I think Daniel Bryan's coronation and establishment as enemy of the state defining a pay-per-view that saw Brock Lesnar and CM Punk have the best Attitude Era match over a decade after it ended, that had more than a few moments teasing that the gender barrier was in real danger, that saw the Wyatt Family take their first baby steps towards world domination, that had Alberto del Rio leave himself dangling for Rey Mysterio to have one last run, and that put another coat of shellac on their next super good guy project in Cody Rhodes says more about the company than anything else right now. WWE is in a really good place creatively, and for as much buzz as they've had around them in the past, I'm not sure things ever came together for them at once than they are now since maybe 1996.

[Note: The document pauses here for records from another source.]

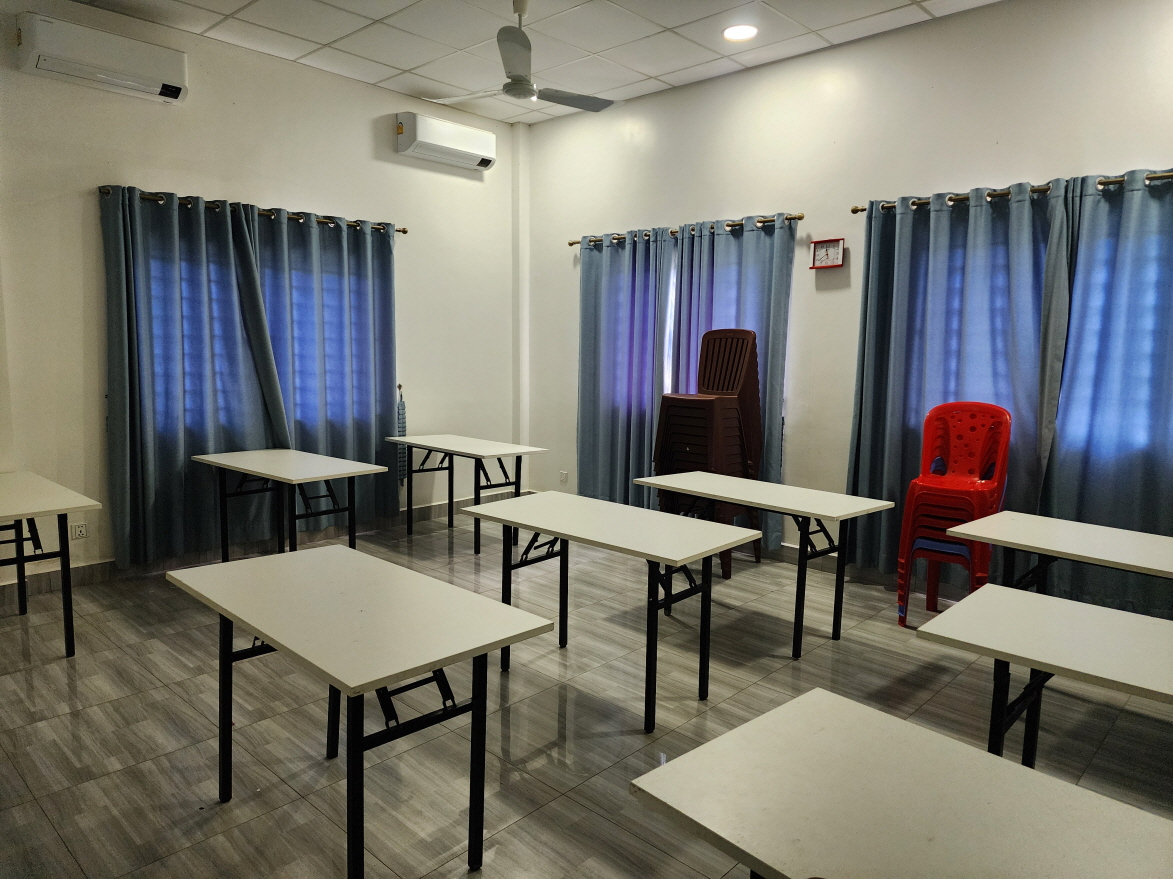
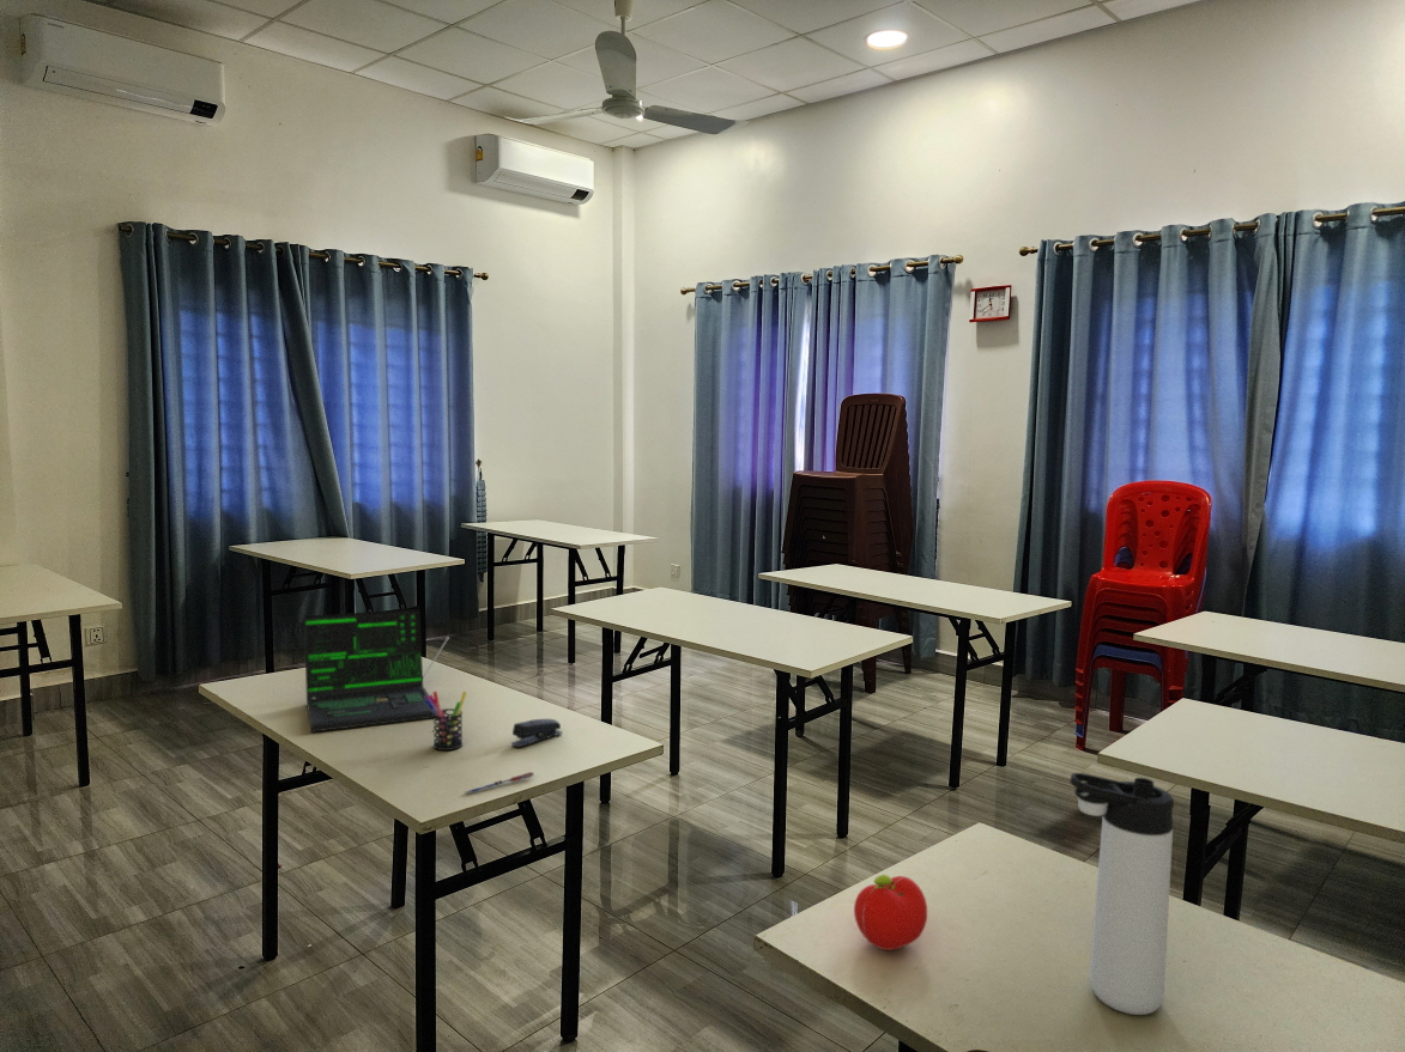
+ laptop [303,608,450,734]
+ fruit [853,874,928,951]
+ thermos bottle [1068,772,1175,1016]
+ pen [465,771,535,795]
+ pen holder [425,691,467,752]
+ stapler [510,718,563,748]
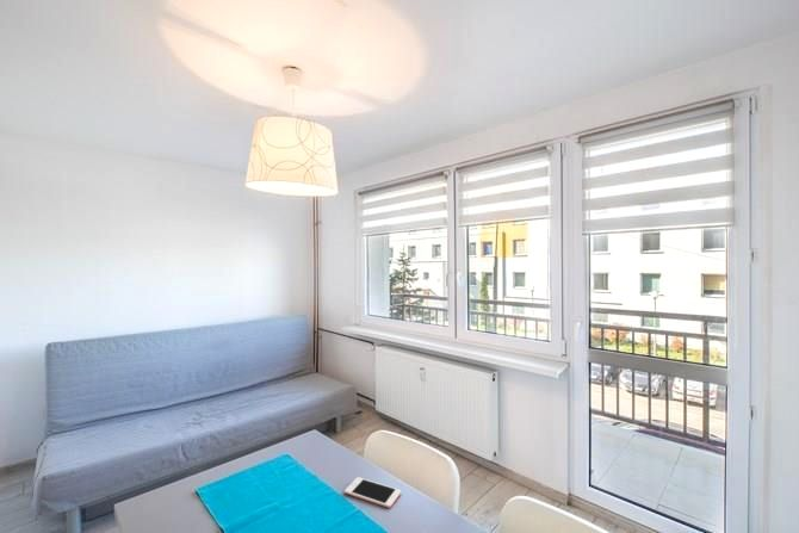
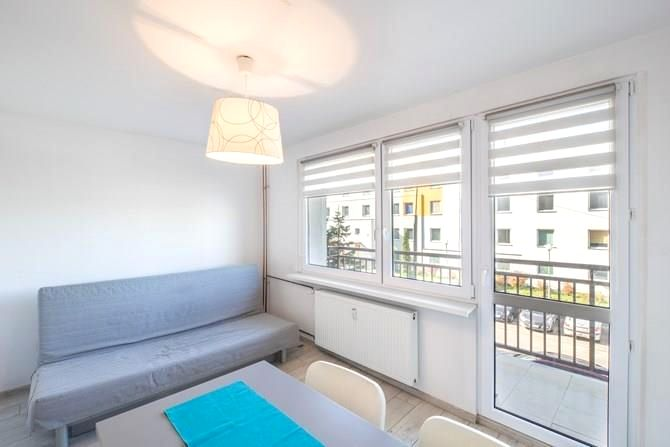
- cell phone [343,476,402,509]
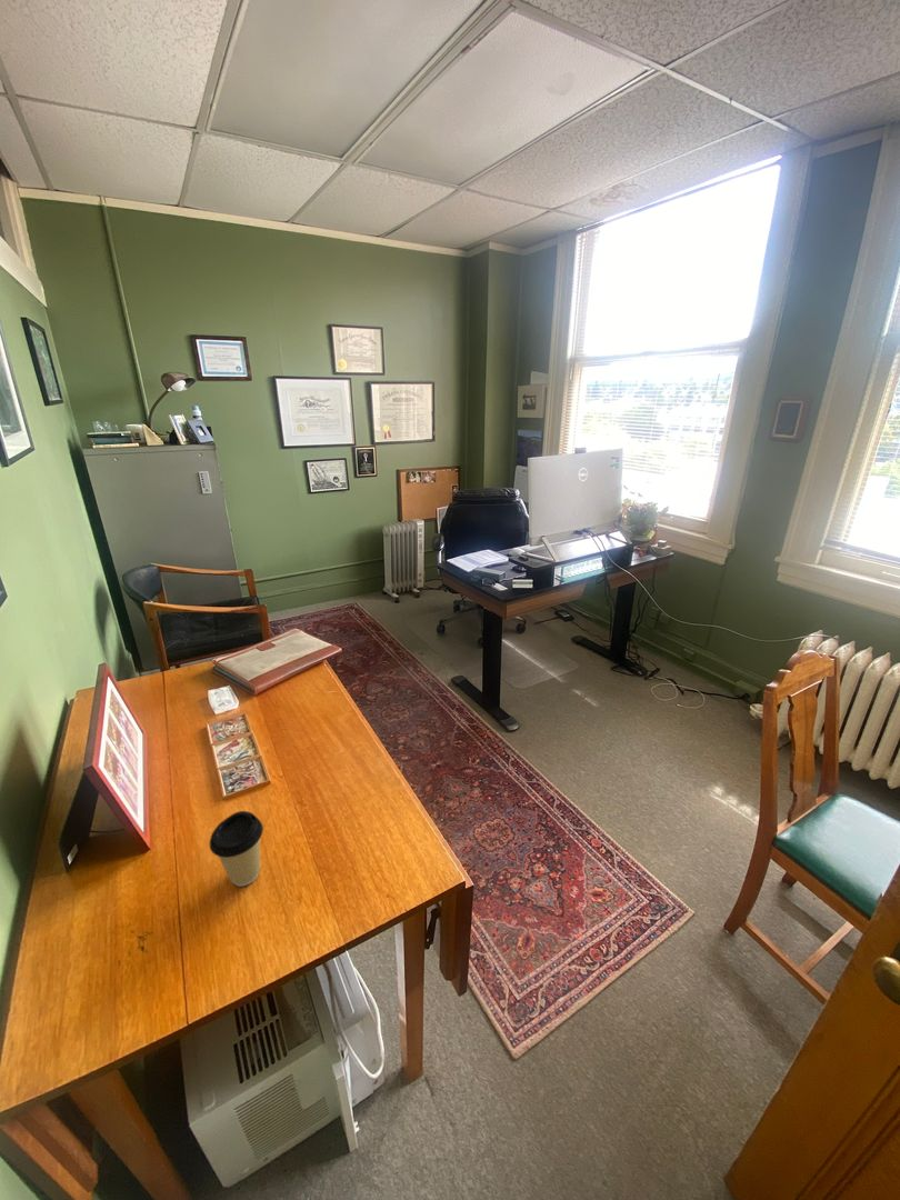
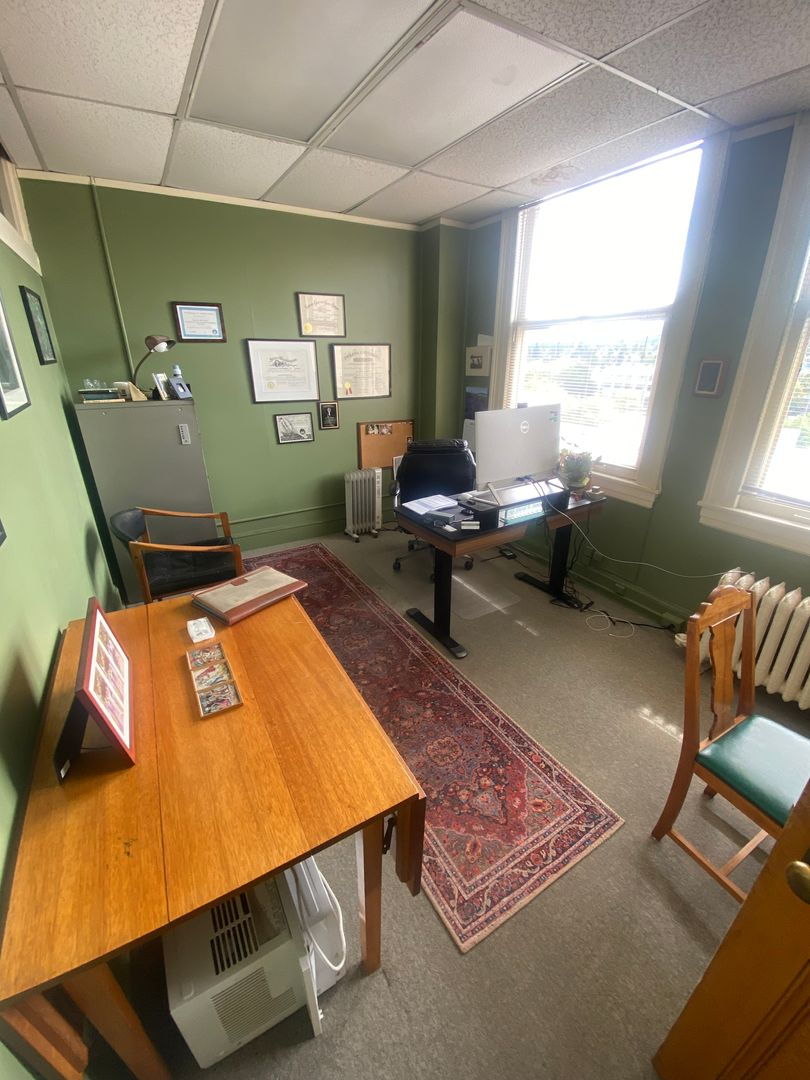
- coffee cup [209,810,264,888]
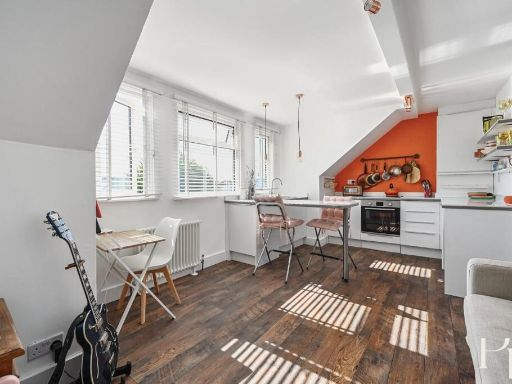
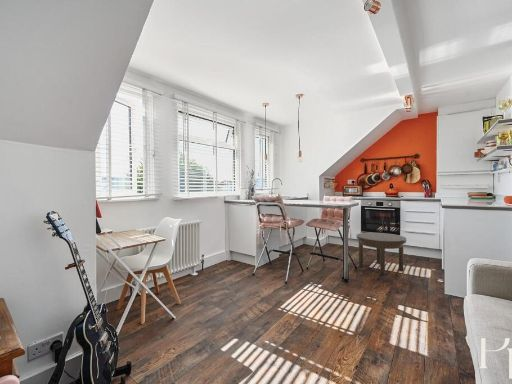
+ side table [355,232,407,276]
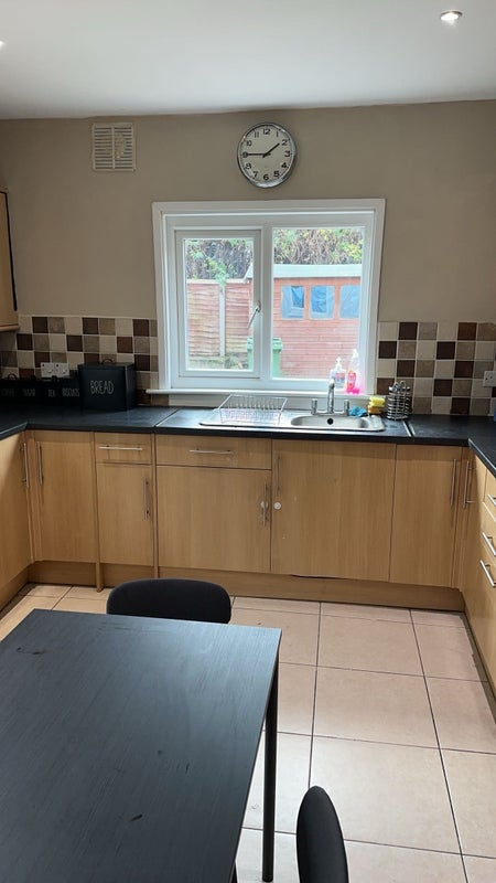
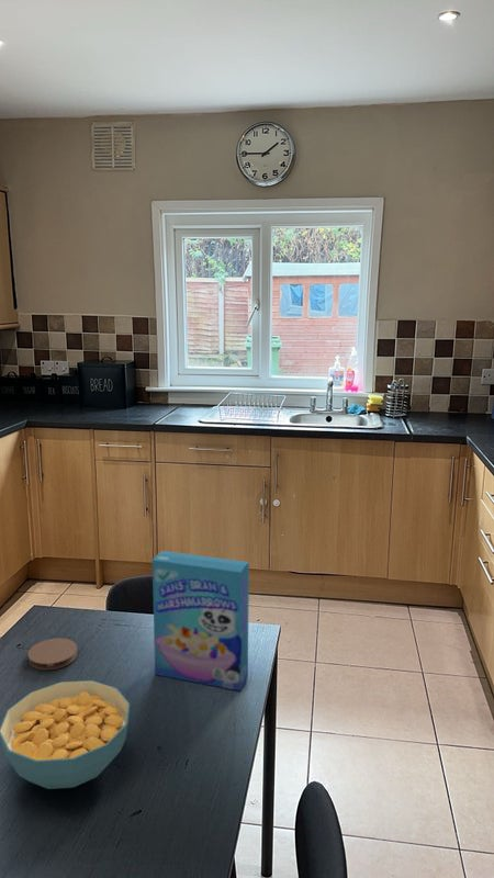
+ cereal box [151,550,250,691]
+ coaster [26,638,79,671]
+ cereal bowl [0,679,131,790]
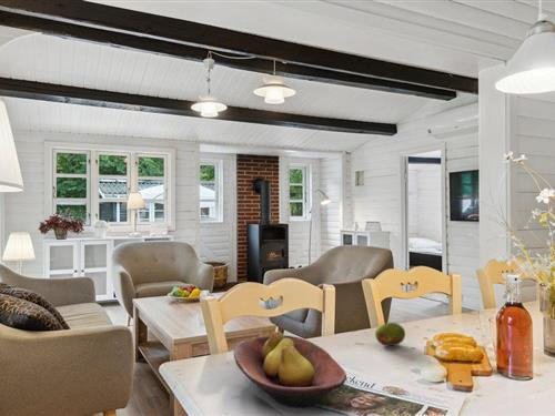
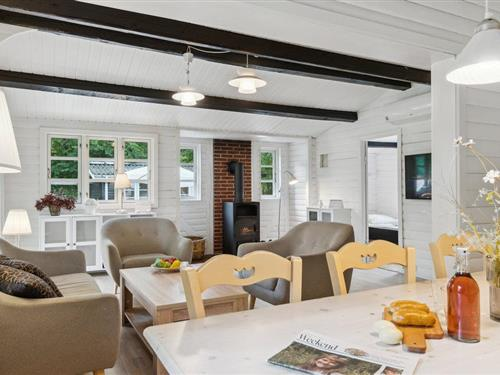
- fruit [374,322,406,347]
- fruit bowl [233,331,347,408]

And hey, if Daniel Bryan is the new "Stone Cold" Steve Austin, everyone wins, right? The guy we used to watch in the armories is now the next goddamn Steve Austin. He made it. Again, that fact might be very hard to see since the one standing tall at pay-per-view's end was Randy Orton. I know you guys may be angry, and I don't think everyone should watch the same as me. However, for the first time in at least five years, WWE is not the sole domain of John Cena, and that's a reason to think this show was tremendous in its quality and importance.